- **Problem statement**
State how many lines in the data below contain the string "True". Give only the number.

- **Given data**
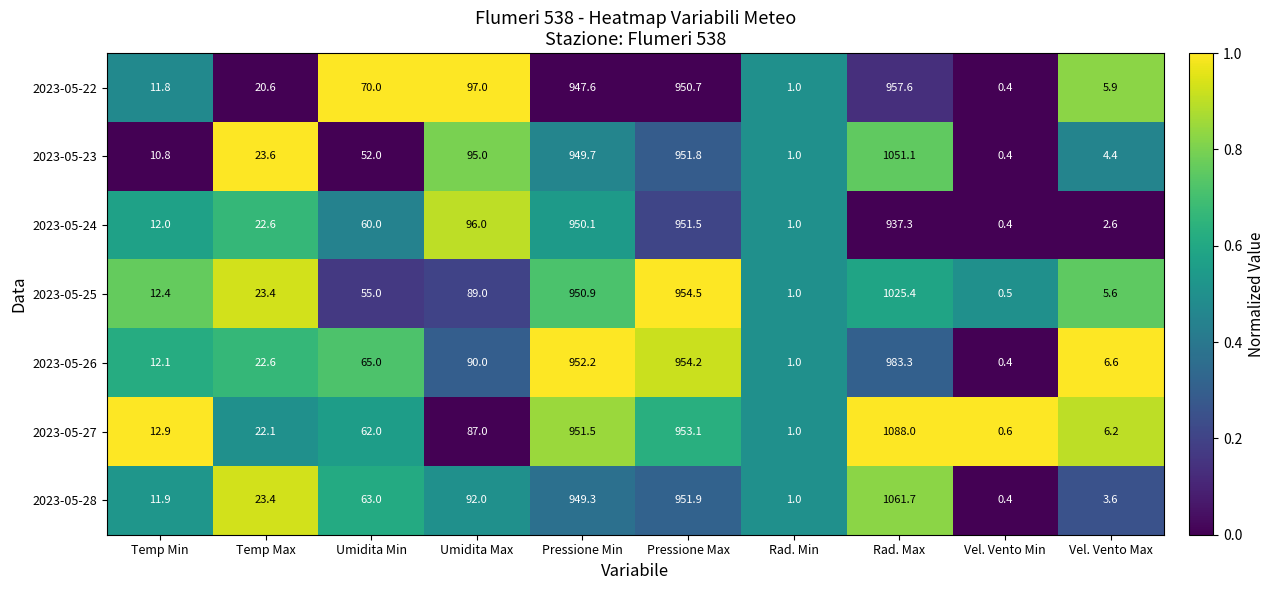

What is the difference between the maximum and minimum values in the 2023-05-23 series?

1050.7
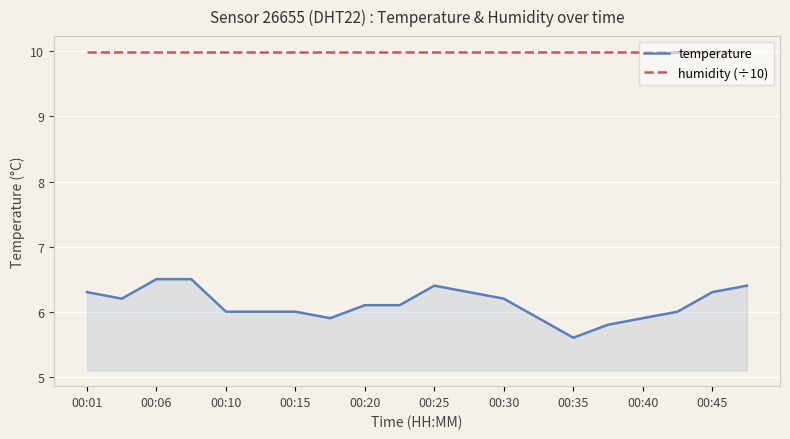

Which series has the largest total across all categories?

humidity (÷10)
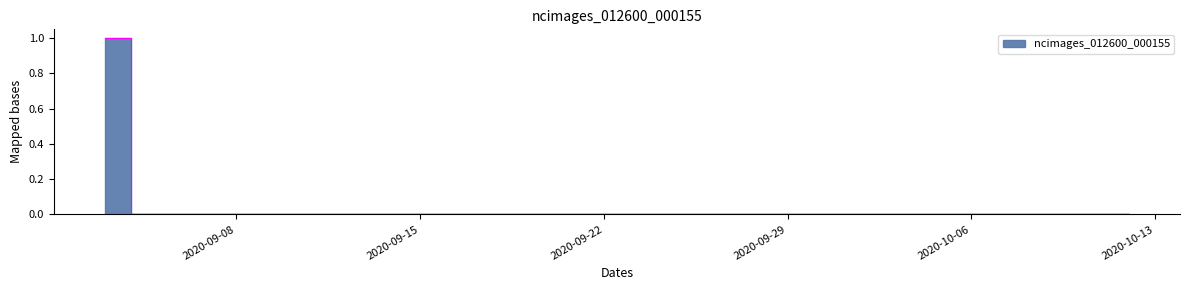

List the labels in order of value, largest first.

2020-09-03, 2020-09-04, 2020-09-05, 2020-09-06, 2020-09-07, 2020-09-08, 2020-09-09, 2020-09-10, 2020-09-11, 2020-09-12, 2020-09-13, 2020-09-14, 2020-09-15, 2020-09-16, 2020-09-17, 2020-09-18, 2020-09-19, 2020-09-20, 2020-09-21, 2020-09-22, 2020-09-23, 2020-09-24, 2020-09-25, 2020-09-26, 2020-09-27, 2020-09-28, 2020-09-29, 2020-09-30, 2020-10-01, 2020-10-02, 2020-10-03, 2020-10-04, 2020-10-05, 2020-10-06, 2020-10-07, 2020-10-08, 2020-10-09, 2020-10-10, 2020-10-11, 2020-10-12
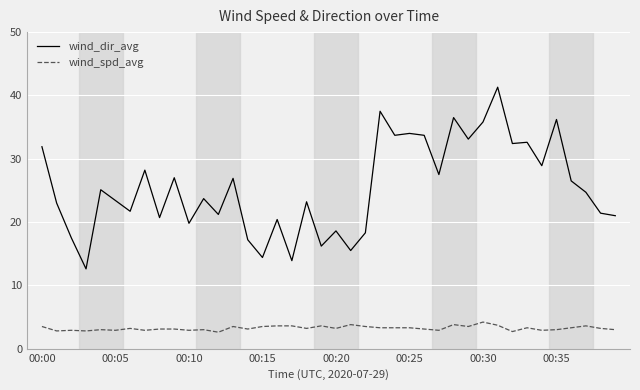

True or false: wind_spd_avg has more than 0 interior local peaks.

True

- **Written response**
2